Quest’anno l’obiettivo è concludere la stagione senza pressioni (considerate anche le penalizzazioni che arriveranno per le precedenti inadempienze), andando a giocarsi gli spareggi con una squadra che sia già forte grazie ai nuovi acquisti e, mal che vada, possa assicurare la base per una squadra che punterebbe a vincere il prossimo campionato di Serie C.  E la Serie B per  Gallo non è un punto di arrivo, ma solo una fase di passaggio verso ciò a cui aspira: riportare gli amaranto nell’Olimpo del calcio.

La nuova proprietà ha già provveduto a saldare lo scorso 21 dicembre circa 250.000 euro di stipendi e contributi arretrati, a cui si aggiunge un assegno circolare da centocinquantamila euro versato all’avvocato Grassani che aveva fatto istanza di fallimento per la società amaranto.

Presto ci sarà un incontro con il sindaco finalizzato a manifestare il proprio interesse verso tutte le strutture sportive che potrebbero fare capo agli amaranto, a partire dallo stadio Oreste Granillo.
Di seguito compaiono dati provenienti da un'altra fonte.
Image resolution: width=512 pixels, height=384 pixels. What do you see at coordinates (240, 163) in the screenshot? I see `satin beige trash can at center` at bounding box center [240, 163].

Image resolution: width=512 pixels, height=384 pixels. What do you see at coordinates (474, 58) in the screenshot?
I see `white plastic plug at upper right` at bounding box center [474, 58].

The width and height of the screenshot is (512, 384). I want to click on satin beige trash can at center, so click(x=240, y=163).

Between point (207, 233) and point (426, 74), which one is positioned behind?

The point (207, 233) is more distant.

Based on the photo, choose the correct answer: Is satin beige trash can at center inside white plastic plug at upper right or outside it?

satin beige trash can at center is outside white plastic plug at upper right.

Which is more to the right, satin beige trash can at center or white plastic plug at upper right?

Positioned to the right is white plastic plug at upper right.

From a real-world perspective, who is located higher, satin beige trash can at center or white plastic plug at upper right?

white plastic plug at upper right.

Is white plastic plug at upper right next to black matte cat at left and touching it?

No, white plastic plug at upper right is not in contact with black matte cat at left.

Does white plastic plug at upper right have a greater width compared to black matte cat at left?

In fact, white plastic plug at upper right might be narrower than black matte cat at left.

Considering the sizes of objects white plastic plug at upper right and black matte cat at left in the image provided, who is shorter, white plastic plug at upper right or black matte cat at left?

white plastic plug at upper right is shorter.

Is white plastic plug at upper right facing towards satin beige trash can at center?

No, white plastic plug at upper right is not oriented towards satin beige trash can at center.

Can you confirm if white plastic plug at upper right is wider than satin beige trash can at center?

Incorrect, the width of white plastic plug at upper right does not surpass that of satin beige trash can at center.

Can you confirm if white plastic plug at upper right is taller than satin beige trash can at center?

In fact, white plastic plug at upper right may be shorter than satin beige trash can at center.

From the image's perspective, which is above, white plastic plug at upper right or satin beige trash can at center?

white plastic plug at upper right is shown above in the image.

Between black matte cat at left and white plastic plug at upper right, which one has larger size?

L’obiettivo è averlo in  concessione per il tempo più lungo possibile, a testimonianza del fatto che i progetti sono di alto livello.

La squadra, da domani, tornerà ad allenarsi al S.Agata pagando un canone di affitto all’attuale società che gestisce la struttura, con l’auspicio, magari, di riaverla totalmente a propria disposizione a partire dal prossimo giugno.

Gallo, in un comunicato stampa, ha già fatto sapere di essere l’unico imprenditore a cui farà capo la società e che nessuna cordata sarà coinvolta.

L’obiettivo immediato è quello di rendere più forte e strutturata una società storica che rischiava di sparire dal mondo del calcio.